Course Learning Objectives
Through class lectures, practical sessions, written and oral presentation assignments and projects, students should be able to:
- Demonstrate proficiency in using geospatial applications and tools (commercial and open-source).
- Present verbally relational analysis and interpretation of a variety of spatial data on maps.
- Demonstrate skill in applying database concepts to build and manipulate a spatial database, SQL, spatial queries, and integration of graphic and tabular data.
- Demonstrate intermediate knowledge of geospatial analysis methods and their applications.
- Via written assignments addressing each learning objective with specific percentage of grade allocation provided for each assignment and question
- Via projects and presentations
- Via participation in class (not to exceed 10% of total)
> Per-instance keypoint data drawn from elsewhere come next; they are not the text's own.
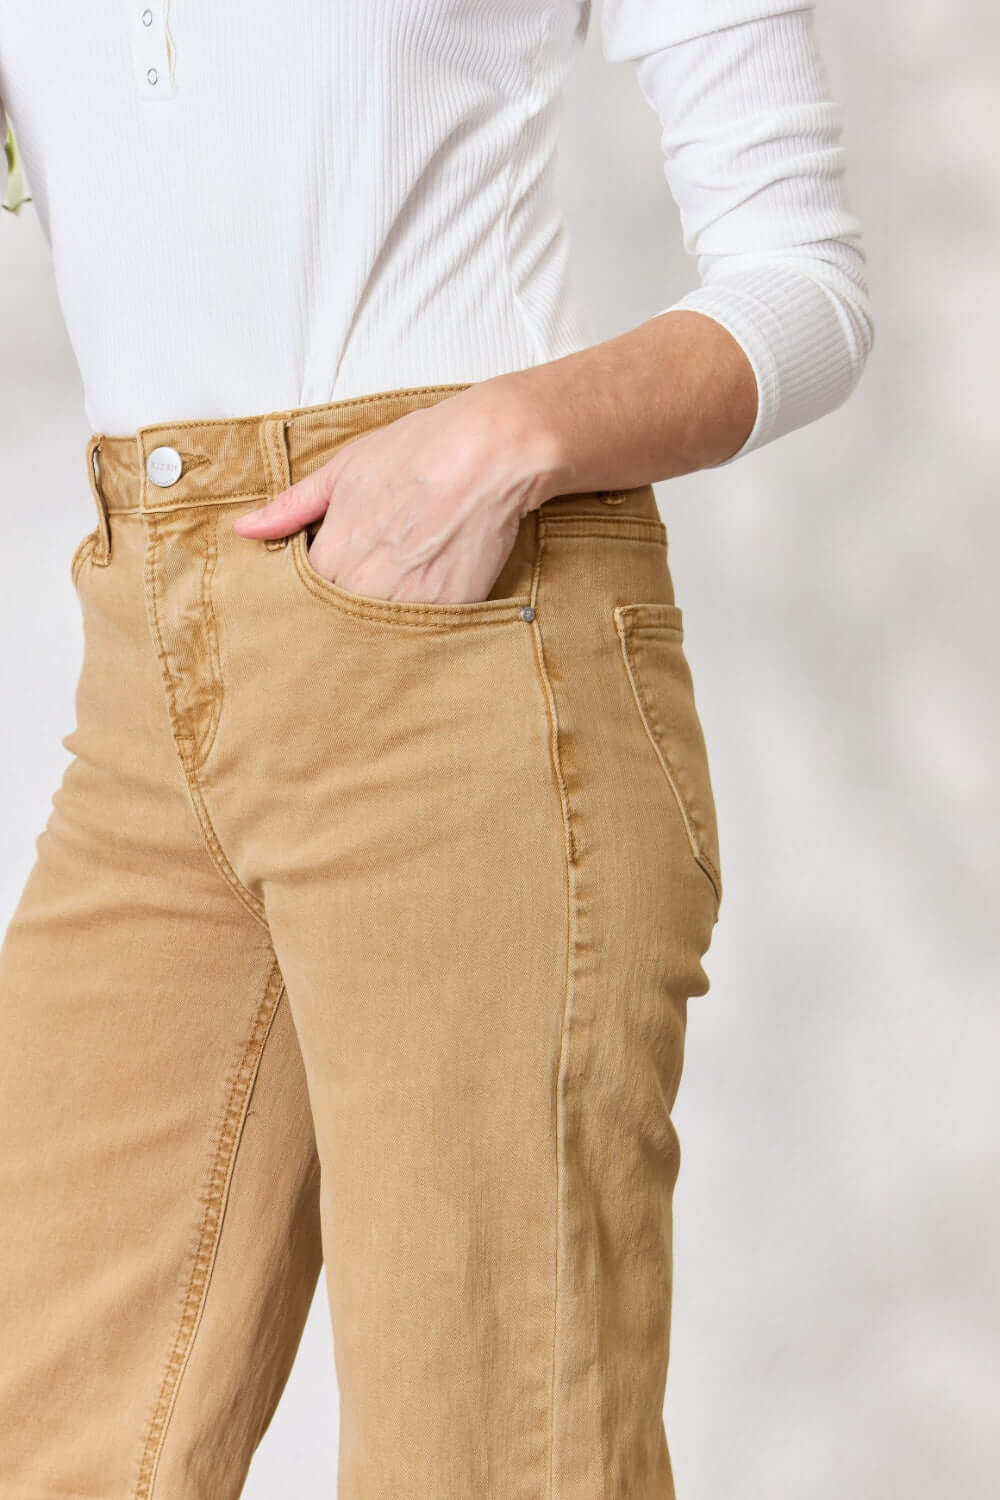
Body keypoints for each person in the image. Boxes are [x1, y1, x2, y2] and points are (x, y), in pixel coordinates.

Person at [0, 2, 873, 1496]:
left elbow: (809, 280)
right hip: (146, 668)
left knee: (486, 1454)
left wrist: (496, 441)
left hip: (465, 648)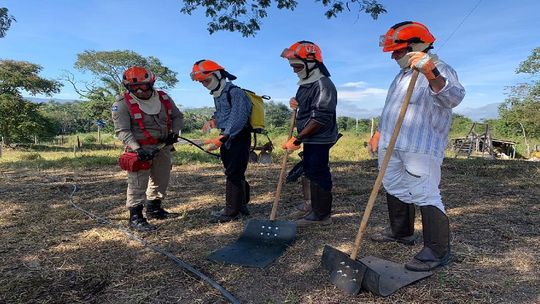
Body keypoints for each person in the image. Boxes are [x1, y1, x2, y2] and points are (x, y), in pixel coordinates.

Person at [371, 21, 466, 271]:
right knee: (392, 184)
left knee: (424, 192)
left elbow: (453, 98)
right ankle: (401, 232)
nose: (393, 56)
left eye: (398, 51)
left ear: (416, 46)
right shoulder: (401, 75)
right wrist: (379, 133)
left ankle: (437, 251)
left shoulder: (441, 68)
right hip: (393, 142)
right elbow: (390, 108)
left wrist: (430, 72)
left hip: (419, 145)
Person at [112, 66, 184, 232]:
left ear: (151, 83)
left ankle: (154, 208)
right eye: (133, 88)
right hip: (139, 149)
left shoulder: (164, 98)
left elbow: (177, 116)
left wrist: (174, 132)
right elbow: (122, 130)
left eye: (143, 86)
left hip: (163, 147)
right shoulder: (122, 105)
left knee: (161, 179)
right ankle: (135, 217)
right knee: (137, 182)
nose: (139, 91)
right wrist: (137, 149)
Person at [280, 41, 339, 227]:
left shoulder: (323, 85)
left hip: (320, 137)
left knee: (318, 172)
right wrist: (296, 102)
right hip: (310, 137)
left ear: (311, 63)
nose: (294, 70)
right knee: (311, 171)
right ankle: (315, 207)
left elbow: (320, 118)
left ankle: (322, 215)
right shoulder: (306, 84)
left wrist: (297, 139)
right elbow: (307, 106)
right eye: (292, 66)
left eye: (297, 66)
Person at [190, 59, 252, 223]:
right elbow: (223, 113)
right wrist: (213, 121)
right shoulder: (219, 94)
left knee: (233, 172)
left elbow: (239, 117)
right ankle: (241, 205)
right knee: (234, 170)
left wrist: (223, 137)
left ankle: (231, 211)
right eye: (201, 82)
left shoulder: (235, 92)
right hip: (228, 136)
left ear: (217, 75)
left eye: (206, 80)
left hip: (238, 136)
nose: (204, 84)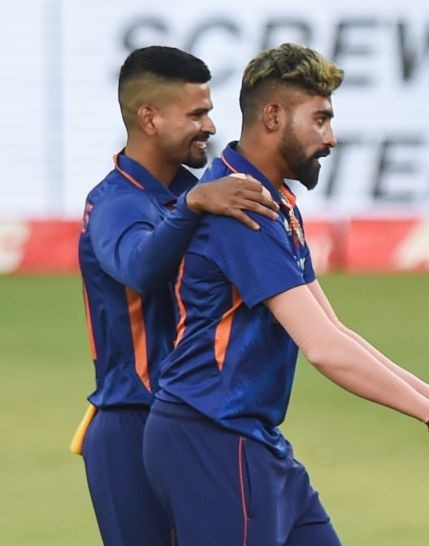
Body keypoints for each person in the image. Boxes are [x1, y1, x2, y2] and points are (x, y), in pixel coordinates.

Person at [141, 43, 429, 546]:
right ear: (274, 116)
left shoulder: (273, 199)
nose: (331, 137)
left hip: (250, 439)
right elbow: (322, 348)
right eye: (320, 119)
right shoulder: (242, 207)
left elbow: (335, 329)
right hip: (211, 439)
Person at [73, 46, 281, 546]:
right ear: (149, 118)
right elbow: (138, 269)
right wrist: (191, 205)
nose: (210, 126)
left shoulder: (202, 192)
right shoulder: (116, 204)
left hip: (201, 423)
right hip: (130, 422)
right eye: (197, 114)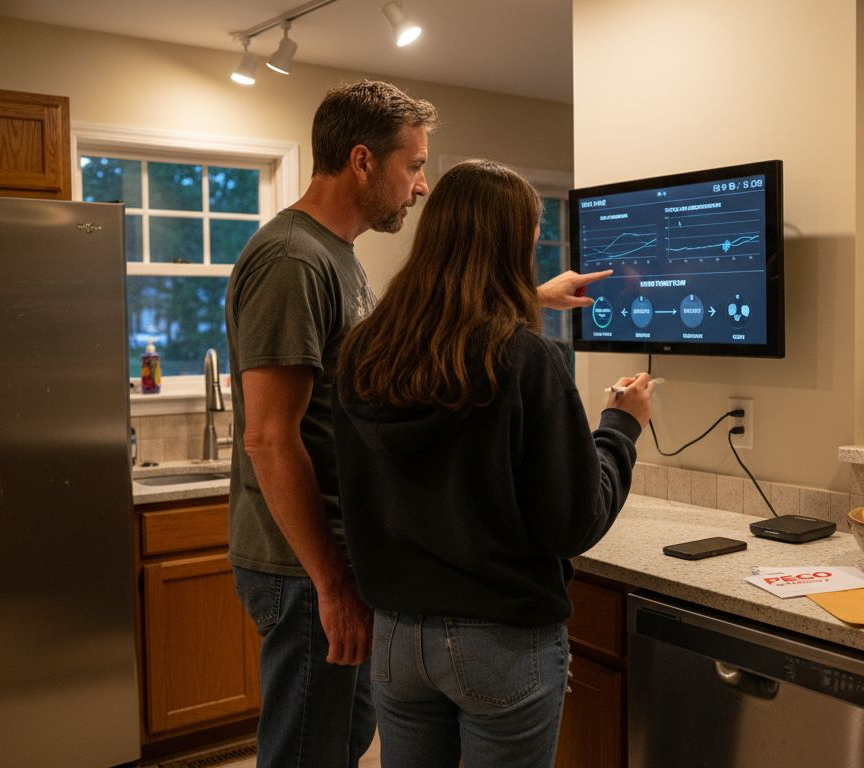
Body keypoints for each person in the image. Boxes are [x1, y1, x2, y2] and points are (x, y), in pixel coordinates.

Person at [225, 82, 610, 768]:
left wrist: (525, 299)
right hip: (307, 563)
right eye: (414, 164)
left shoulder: (337, 256)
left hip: (361, 566)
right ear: (363, 160)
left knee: (343, 743)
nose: (423, 185)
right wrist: (333, 584)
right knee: (308, 753)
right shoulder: (293, 258)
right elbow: (267, 436)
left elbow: (427, 355)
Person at [332, 159, 651, 768]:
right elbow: (573, 523)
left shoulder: (364, 355)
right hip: (501, 640)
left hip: (397, 639)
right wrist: (620, 428)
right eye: (530, 239)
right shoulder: (527, 359)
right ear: (511, 245)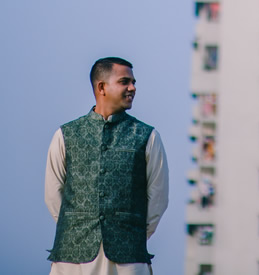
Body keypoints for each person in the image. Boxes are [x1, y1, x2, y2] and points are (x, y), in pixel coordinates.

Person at [45, 57, 169, 274]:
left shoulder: (148, 136)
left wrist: (131, 234)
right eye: (125, 81)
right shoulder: (65, 135)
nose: (133, 88)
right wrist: (77, 228)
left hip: (129, 259)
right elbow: (52, 194)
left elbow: (158, 197)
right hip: (72, 259)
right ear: (101, 87)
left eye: (133, 82)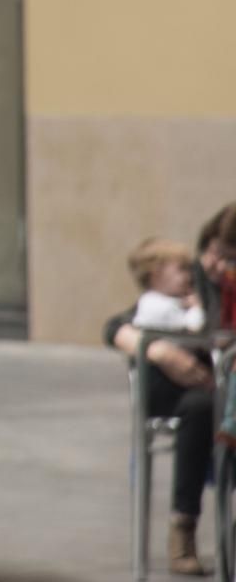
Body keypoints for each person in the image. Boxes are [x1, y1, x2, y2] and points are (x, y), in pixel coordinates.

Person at [106, 208, 236, 575]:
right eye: (214, 251)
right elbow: (116, 325)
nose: (217, 264)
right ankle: (184, 525)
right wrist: (158, 351)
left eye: (229, 257)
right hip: (187, 388)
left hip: (223, 384)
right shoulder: (185, 280)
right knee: (203, 409)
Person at [132, 238, 208, 332]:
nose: (189, 276)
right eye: (182, 269)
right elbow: (192, 329)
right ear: (156, 275)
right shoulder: (158, 306)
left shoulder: (151, 301)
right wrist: (195, 307)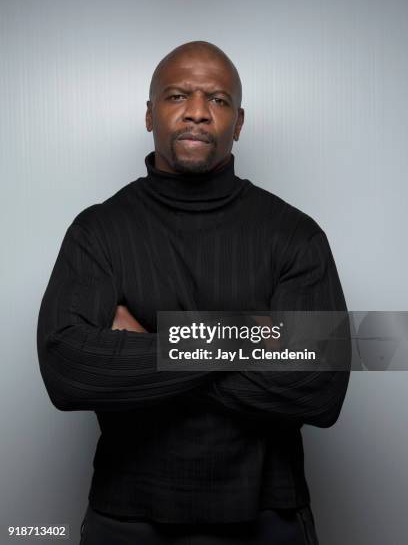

- Late submission policy: first time with valid reason – no penalty, otherwise 20% of score deducted each late day
Student-teacher relationships are built on trust. For example, students must trust that teachers have made appropriate decisions about the structure and content of the courses they teach, and teachers must trust that the assignments that students turn in are their own. Acts, which violate this trust, undermine the educational process. The Rensselaer Handbook of Student Rights and Responsibilities defines various forms of Academic Dishonesty and you should make yourself familiar with these. In this class, all assignments that are turned in for a grade must represent the student’s own work. In cases where help was received, or teamwork was allowed, a notation on the assignment should indicate your collaboration. Submission of any assignment that is in violation of this policy will result in a penalty. If found in violation of the academic dishonesty policy, students may be subject to two types of penalties. The instructor administers an academic (grade) penalty, and the student may also enter the Institute judicial process and be subject to such additional sanctions as: warning, probation, suspension, expulsion, and alternative actions as defined in the current Handbook of Student Rights and Responsibilities. of an academic grade penalty or . If you have any question concerning this policy before submitting an assignment, please ask for clarification.
- Knowledge such that gained in geography, cartography.
- or permission of the instructor
Enrolled students may miss at most one class without permission of the instructor. Missed classes will contribute to class participation assessments.